Alors qui était cet homme endormi sur la table de cuisine? Était-ce ce capitaine de navire dont Kennedy parlait? Aurait-il lui-même tué Mary? D'un côté le coroner Guérin affirma que les coups de hache manqués ne faisaient aucun doute que la victime avait été tuée par une femme car aucun homme n'aurait pu faire cela de façon aussi malhabile. Guérin ajouta que Gallagher avait été rendue inconsciente à la suite d'un coup très solide au visage. En effet, dit-il, les os du nez étaient non seulement cassés mais complètement écrabouillés dans le crâne. Kennedy n'aurait pu y parvenir sans aide. Quant au chef de police Hercule Paradis, qui avait lui-même visité la scène du crime le 27 juin dans la soirée et interrogé Kennedy, a affirmé que Gallagher était une femme physiquement forte et qu'il aurait été impossible pour Kennedy de tuer Gallagher toute seule.
▬▬▬▬▬▬
→ **CONSIGNE DE TRAVAIL 1**
Reproduisez à l'identique le passage de la liste qui va de son début jusqu'à la ligne contenant « где глубина моря », celle-ci comprise.
Le texte ci-dessus et la liste n'ont aucun rapport entre eux.

(Entrées tirées d'une collection)
▬▬▬▬▬▬
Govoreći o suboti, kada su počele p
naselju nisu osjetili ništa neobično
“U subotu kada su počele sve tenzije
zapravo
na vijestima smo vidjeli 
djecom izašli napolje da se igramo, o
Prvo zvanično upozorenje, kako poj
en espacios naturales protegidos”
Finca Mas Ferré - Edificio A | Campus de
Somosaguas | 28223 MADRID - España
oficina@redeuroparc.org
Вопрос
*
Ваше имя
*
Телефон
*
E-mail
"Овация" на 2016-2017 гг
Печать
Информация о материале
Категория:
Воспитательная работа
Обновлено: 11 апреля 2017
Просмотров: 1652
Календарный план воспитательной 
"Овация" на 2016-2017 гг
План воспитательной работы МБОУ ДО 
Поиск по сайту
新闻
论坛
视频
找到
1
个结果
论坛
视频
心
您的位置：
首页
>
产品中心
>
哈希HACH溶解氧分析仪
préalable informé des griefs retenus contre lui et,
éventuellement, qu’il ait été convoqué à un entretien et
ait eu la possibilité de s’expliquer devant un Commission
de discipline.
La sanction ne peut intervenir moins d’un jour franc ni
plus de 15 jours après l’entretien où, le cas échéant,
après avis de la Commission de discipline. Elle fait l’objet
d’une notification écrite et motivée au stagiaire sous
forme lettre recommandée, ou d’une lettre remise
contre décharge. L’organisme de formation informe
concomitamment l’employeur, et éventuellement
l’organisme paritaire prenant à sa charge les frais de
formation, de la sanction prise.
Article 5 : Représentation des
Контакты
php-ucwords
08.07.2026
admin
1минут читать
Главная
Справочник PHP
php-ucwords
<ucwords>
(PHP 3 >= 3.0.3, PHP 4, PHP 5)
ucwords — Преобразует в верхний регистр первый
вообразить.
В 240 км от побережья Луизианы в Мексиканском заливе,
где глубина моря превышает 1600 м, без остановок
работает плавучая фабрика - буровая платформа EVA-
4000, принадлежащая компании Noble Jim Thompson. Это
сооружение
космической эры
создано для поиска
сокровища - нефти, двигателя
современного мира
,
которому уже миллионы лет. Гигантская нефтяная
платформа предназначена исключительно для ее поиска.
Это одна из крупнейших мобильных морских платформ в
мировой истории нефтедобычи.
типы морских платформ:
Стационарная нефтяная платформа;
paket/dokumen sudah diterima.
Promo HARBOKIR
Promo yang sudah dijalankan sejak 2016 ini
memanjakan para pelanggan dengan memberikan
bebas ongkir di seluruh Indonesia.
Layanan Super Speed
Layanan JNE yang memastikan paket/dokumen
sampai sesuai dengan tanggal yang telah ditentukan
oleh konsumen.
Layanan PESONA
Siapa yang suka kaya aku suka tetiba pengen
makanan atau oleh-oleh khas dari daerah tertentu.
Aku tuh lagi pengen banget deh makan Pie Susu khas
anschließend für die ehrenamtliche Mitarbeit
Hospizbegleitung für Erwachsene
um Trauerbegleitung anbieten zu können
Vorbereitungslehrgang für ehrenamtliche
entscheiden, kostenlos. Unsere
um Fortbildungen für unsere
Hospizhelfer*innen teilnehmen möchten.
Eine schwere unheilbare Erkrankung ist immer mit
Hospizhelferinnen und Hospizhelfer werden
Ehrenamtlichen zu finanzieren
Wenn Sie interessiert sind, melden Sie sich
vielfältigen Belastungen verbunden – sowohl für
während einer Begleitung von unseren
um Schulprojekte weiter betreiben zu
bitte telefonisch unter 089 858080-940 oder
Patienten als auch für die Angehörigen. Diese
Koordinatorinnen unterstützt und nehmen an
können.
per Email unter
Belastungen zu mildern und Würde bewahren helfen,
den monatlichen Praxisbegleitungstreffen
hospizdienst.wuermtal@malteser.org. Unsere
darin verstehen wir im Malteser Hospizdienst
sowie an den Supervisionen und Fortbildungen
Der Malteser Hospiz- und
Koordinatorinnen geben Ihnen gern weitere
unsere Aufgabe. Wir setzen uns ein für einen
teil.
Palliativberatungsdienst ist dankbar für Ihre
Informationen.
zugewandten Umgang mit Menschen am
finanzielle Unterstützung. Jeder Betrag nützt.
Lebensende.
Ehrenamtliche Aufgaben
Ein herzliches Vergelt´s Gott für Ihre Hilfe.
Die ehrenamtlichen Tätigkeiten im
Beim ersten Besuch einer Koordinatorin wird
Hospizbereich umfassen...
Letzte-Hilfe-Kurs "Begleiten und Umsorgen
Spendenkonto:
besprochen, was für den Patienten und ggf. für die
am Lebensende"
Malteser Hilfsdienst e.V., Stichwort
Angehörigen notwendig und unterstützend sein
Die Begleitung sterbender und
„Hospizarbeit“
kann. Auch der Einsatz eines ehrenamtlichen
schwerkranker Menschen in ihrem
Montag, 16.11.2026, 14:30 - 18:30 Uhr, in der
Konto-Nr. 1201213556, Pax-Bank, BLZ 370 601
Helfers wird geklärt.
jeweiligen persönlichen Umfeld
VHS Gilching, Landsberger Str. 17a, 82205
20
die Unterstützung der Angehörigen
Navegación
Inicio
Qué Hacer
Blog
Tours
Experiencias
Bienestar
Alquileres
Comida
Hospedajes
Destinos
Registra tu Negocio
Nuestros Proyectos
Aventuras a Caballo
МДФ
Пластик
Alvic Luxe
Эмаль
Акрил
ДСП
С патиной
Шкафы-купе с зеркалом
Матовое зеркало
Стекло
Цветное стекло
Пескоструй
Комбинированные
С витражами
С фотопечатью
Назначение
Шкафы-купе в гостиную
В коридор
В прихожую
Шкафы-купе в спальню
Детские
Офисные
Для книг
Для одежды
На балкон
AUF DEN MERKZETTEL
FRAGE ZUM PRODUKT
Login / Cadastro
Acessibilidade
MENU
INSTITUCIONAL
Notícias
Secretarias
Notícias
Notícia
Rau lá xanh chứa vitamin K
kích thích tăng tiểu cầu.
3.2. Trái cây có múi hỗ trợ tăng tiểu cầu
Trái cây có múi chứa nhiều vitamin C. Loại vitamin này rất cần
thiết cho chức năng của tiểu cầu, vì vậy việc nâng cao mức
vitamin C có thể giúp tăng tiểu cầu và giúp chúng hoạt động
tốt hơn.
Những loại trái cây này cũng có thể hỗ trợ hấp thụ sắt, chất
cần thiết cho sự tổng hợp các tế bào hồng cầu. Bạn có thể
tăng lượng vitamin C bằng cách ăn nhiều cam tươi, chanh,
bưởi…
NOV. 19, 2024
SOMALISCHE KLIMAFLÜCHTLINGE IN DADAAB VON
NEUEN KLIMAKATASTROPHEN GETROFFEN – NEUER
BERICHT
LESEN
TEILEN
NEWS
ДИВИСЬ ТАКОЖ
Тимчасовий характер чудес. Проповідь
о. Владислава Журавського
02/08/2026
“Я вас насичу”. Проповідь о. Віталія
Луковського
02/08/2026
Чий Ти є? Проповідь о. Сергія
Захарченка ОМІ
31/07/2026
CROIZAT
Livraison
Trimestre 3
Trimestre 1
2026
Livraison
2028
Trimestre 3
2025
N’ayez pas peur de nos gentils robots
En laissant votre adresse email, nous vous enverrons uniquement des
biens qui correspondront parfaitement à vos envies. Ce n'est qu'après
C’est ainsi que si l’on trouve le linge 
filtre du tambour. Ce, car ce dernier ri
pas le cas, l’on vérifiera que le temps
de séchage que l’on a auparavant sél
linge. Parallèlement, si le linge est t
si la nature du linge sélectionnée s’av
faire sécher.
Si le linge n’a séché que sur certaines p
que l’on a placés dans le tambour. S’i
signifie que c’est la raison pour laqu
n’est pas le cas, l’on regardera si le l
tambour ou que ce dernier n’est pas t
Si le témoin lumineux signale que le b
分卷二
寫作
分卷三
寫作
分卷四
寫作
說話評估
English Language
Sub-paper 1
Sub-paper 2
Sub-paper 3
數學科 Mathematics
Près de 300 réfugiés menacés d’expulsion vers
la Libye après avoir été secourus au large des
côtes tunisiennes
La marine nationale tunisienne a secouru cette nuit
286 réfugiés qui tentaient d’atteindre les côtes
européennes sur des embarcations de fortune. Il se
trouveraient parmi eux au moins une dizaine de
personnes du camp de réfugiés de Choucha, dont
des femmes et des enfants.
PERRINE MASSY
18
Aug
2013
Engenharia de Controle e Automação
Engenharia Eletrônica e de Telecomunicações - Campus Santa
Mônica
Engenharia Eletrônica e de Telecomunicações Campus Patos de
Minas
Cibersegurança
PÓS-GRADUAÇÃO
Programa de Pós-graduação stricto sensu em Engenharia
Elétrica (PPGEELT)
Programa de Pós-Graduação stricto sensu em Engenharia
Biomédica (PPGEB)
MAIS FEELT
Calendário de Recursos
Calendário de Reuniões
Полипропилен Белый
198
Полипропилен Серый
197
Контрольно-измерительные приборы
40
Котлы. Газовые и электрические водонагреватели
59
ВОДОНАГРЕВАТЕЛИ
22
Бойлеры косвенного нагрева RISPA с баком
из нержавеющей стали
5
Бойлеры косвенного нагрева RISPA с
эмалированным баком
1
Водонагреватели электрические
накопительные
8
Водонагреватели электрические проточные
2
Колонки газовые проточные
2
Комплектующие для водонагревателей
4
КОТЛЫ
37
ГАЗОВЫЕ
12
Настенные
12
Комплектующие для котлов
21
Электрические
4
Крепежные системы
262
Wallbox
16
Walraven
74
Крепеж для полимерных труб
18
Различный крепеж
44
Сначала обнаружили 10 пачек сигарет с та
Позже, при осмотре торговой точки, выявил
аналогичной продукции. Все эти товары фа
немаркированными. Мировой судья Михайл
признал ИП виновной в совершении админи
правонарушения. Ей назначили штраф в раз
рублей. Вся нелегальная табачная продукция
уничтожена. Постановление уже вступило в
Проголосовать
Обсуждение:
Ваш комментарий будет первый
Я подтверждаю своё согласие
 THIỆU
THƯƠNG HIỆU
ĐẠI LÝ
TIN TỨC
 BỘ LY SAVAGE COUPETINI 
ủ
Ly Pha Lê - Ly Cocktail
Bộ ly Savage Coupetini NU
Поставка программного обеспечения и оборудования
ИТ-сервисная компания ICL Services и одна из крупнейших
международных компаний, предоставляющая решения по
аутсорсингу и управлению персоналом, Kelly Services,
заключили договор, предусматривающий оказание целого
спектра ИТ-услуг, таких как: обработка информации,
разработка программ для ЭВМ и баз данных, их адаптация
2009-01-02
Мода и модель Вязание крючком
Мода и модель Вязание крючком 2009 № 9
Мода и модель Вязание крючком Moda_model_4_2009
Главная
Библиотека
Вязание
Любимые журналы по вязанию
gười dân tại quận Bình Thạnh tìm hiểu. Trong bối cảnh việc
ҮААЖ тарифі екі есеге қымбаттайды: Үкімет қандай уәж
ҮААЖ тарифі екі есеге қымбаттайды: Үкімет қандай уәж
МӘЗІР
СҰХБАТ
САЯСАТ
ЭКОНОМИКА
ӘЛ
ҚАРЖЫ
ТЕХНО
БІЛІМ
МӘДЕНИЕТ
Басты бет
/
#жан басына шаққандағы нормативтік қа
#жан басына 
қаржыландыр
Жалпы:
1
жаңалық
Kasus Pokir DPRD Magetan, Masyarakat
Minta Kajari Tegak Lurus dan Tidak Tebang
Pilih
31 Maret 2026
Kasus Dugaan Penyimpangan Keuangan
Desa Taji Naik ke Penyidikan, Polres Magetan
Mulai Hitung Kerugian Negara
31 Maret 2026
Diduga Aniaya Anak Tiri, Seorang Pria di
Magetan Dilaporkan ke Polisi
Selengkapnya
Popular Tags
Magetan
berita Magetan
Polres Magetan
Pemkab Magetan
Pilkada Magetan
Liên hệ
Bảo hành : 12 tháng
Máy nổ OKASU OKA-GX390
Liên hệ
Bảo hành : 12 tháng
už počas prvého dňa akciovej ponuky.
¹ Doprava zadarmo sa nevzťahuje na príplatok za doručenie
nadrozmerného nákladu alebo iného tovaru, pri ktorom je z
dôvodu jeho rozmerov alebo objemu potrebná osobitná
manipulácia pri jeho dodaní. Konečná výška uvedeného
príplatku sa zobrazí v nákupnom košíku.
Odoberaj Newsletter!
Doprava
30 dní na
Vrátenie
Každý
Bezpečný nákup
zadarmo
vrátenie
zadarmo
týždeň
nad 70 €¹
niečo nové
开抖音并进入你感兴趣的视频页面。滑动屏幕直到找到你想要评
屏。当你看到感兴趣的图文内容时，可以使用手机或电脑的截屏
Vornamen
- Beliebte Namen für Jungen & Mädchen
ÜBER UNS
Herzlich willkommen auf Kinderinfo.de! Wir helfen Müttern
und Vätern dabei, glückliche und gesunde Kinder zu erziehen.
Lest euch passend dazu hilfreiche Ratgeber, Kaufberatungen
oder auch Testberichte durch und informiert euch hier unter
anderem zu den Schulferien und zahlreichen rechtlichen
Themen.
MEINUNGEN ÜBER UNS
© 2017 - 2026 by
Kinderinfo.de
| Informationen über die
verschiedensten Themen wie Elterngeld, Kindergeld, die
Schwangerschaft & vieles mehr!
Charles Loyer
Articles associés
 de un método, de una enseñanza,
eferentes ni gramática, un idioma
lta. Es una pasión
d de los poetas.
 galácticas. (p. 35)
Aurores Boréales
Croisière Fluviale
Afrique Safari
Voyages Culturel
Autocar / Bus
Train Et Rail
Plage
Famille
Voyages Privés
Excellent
▬▬▬▬▬▬
→ **CONSIGNE DE TRAVAIL 2**
D'après le texte extrait, quel jour le chef de police Hercule Paradis s'est-il rendu sur la scène du crime ?

→ **RÉPONSE RÉDIGÉE 1**
Govoreći o suboti, kada su počele p
naselju nisu osjetili ništa neobično
“U subotu kada su počele sve tenzije
zapravo
na vijestima smo vidjeli 
djecom izašli napolje da se igramo, o
Prvo zvanično upozorenje, kako poj
en espacios naturales protegidos”
Finca Mas Ferré - Edificio A | Campus de
Somosaguas | 28223 MADRID - España
oficina@redeuroparc.org
Вопрос
*
Ваше имя
*
Телефон
*
E-mail
"Овация" на 2016-2017 гг
Печать
Информация о материале
Категория:
Воспитательная работа
Обновлено: 11 апреля 2017
Просмотров: 1652
Календарный план воспитательной 
"Овация" на 2016-2017 гг
План воспитательной работы МБОУ ДО 
Поиск по сайту
新闻
论坛
视频
找到
1
个结果
论坛
视频
心
您的位置：
首页
>
产品中心
>
哈希HACH溶解氧分析仪
préalable informé des griefs retenus contre lui et,
éventuellement, qu’il ait été convoqué à un entretien et
ait eu la possibilité de s’expliquer devant un Commission
de discipline.
La sanction ne peut intervenir moins d’un jour franc ni
plus de 15 jours après l’entretien où, le cas échéant,
après avis de la Commission de discipline. Elle fait l’objet
d’une notification écrite et motivée au stagiaire sous
forme lettre recommandée, ou d’une lettre remise
contre décharge. L’organisme de formation informe
concomitamment l’employeur, et éventuellement
l’organisme paritaire prenant à sa charge les frais de
formation, de la sanction prise.
Article 5 : Représentation des
Контакты
php-ucwords
08.07.2026
admin
1минут читать
Главная
Справочник PHP
php-ucwords
<ucwords>
(PHP 3 >= 3.0.3, PHP 4, PHP 5)
ucwords — Преобразует в верхний регистр первый
вообразить.
В 240 км от побережья Луизианы в Мексиканском заливе,
где глубина моря превышает 1600 м, без остановок

→ **RÉPONSE RÉDIGÉE 2**
Le 27 juin, dans la soirée.